> Complete the following:
1 – Answer these questions using the text on machine-learning training below:
(a) What kind of data do unsupervised machine-learning processes typically use to train a model?
(b) In this context, what does "optimization" refer to?
(c) During unsupervised training of an autoencoder, what is generated when the output data is compared to the input data sample?
2 – List every example of an optimization trainer named in the text on machine-learning training below.

A data set used during training is referred to as a “training data set” or simply “training data.” The data set may be labeled or unlabeled. “Labeled data” refers to data that has been assigned a categorical label indicating a group or category with which the data is associated, and “unlabeled data” refers to data that is not labeled. Typically, “supervised machine-learning processes” use labeled data to train a machine-learning model, and “unsupervised machine-learning processes” use unlabeled data to train a machine-learning model; however, it should be understood that a label associated with data is itself merely another data element that can be used in any appropriate machine-learning process. To illustrate, many clustering operations can operate using unlabeled data; however, such a clustering operation can use labeled data by ignoring labels assigned to data or by treating the labels the same as other data elements.

Training a model based on a training data set generally involves changing parameters of the model with a goal of causing the output of the model to have particular characteristics based on data input to the model. To distinguish from model generation operations, model training may be referred to herein as optimization or optimization training. In this context, “optimization” refers to improving a metric, and does not mean finding an ideal (e.g., global maximum or global minimum) value of the metric. Examples of optimization trainers include, without limitation, backpropagation trainers, derivative free optimizers (DFOs), and extreme learning machines (ELMs). As one example of training a model, during supervised training of a neural network, an input data sample is associated with a label. When the input data sample is provided to the model, the model generates output data, which is compared to the label associated with the input data sample to generate an error value. Parameters of the model are modified in an attempt to reduce (e.g., optimize) the error value. As another example of training a model, during unsupervised training of an autoencoder, a data sample is provided as input to the autoencoder, and the autoencoder reduces the dimensionality of the data sample (which is a lossy operation) and attempts to reconstruct the data sample as output data. In this example, the output data is compared to the input data sample to generate a reconstruction loss, and parameters of the autoencoder are modified in an attempt to reduce (e.g., optimize) the reconstruction loss.

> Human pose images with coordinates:
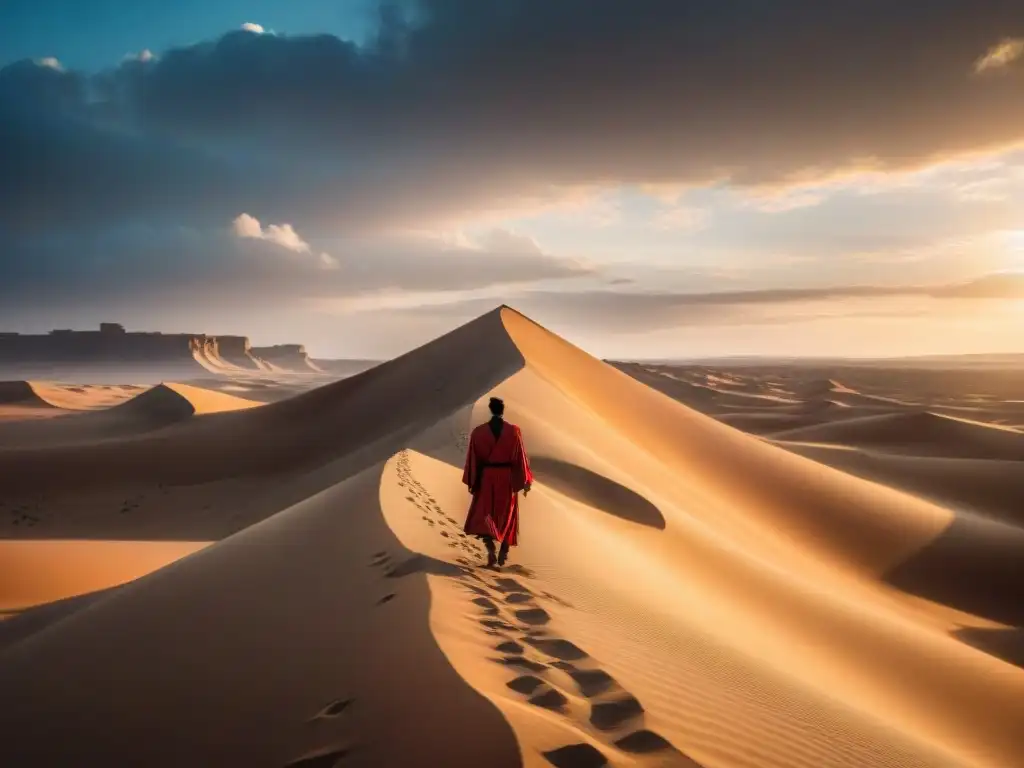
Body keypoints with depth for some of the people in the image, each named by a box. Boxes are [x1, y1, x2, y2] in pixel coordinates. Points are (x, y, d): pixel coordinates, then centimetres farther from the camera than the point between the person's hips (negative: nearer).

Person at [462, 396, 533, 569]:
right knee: (506, 515, 16)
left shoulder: (478, 432, -7)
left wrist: (471, 482, 6)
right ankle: (503, 554, 18)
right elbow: (521, 457, -5)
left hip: (486, 478, 0)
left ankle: (491, 549, -16)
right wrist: (526, 481, 3)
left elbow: (473, 459, -3)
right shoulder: (513, 431, -8)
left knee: (484, 515, 6)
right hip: (507, 478, 1)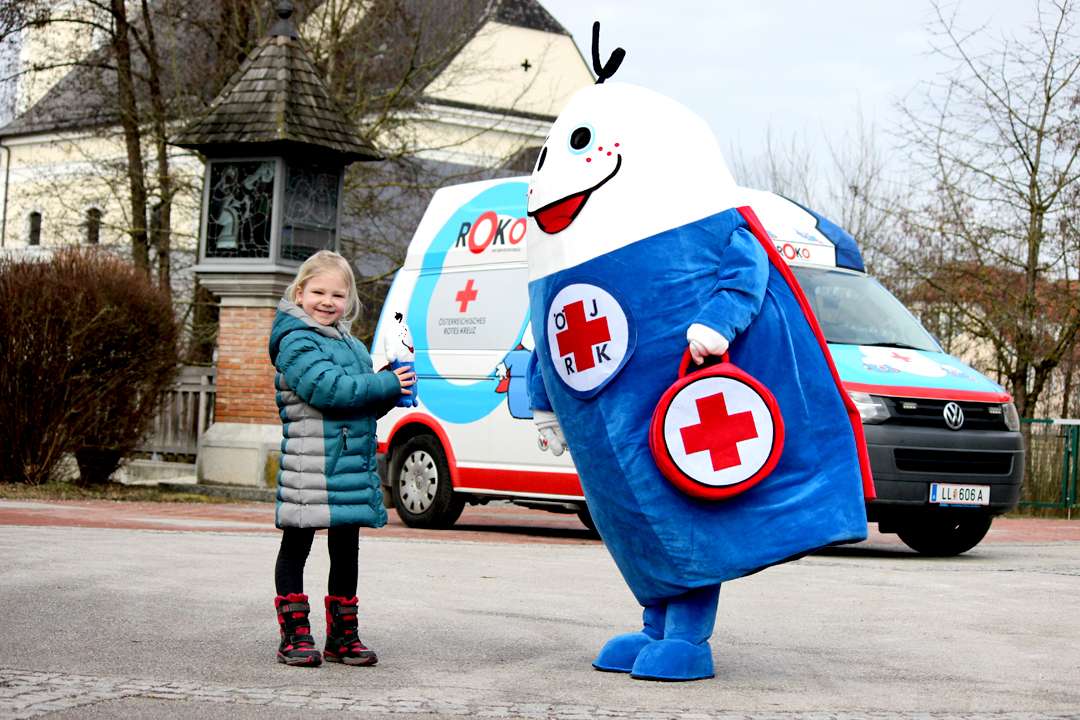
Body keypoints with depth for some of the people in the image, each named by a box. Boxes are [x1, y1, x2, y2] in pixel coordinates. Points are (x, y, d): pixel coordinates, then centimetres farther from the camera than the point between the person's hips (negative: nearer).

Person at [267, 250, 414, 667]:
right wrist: (386, 385, -17)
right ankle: (295, 635, 9)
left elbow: (367, 407, 23)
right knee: (296, 548, 3)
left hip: (354, 463, 8)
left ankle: (342, 635, 22)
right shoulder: (296, 342, -8)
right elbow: (327, 388, -22)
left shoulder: (351, 344, 19)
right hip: (310, 465, -8)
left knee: (346, 550, 13)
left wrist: (392, 389, 2)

> Solutions in order:
1 –
(a) Unlabeled data.
(b) Improving a metric.
(c) A reconstruction loss.

2 –
- Backpropagation trainers
- Derivative free optimizers (DFOs)
- Extreme learning machines (ELMs)